6 En resumen podríamos decir que éstas son las características de la filosofía de la historia de Agustín:

1) Explícito rechazo del eterno retorno, es decir, de la circularidad del tiempo (estoicismo). La historia es lineal y nada se repite: Dios hace siempre cosas nuevas.

2) La historia tiene un comienzo y un

final. El comienzo es el pecado de

Adán y Eva. Si no hubiera sido así, el estado primitivo e la humanidad (el paraíso) se hubiera prolongado indefinidamente.

3) La historia tiene, pues, un sentido: la “salvación” de los elegidos, el triunfo definitivo de la ciudad de Dios.

4) Concepción trágica y dualista de la historia: la lucha permanente de la ciudad terrena contra sí misma (vive dividida en guerras continuas) y contra de Dios.

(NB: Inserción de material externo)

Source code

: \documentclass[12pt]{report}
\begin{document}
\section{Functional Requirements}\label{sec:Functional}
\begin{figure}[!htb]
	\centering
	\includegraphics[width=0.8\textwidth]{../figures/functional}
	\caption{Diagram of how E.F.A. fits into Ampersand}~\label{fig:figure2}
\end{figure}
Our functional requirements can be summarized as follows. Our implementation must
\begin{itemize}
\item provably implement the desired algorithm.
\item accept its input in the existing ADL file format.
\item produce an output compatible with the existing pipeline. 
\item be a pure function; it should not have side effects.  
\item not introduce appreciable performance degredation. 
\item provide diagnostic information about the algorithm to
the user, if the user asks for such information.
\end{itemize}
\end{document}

5) “Historificación” de la naturaleza. El mundo ha sido creado en el tiempo y es el escenario de la historia.

6) Meta transcendente de la historia: más allá e este mundo – que terminará – habrá un cielo y un infierno.

7) Papel relevante de la libertad: los acontecimientos humanos no están determinados por la necesidad de la naturaleza (estoicismo).

8) Sin embargo, es Dios quien dirige la historia. La historia es la realización de un plan divino: predestinación a la salvación o la condenación, auxilio divino (gracia) a los que se han de salvar. Esta filosofía de la historia es, como se ve, más bien una teología de la

historia basada en la interpretación agustiniana de la Biblia.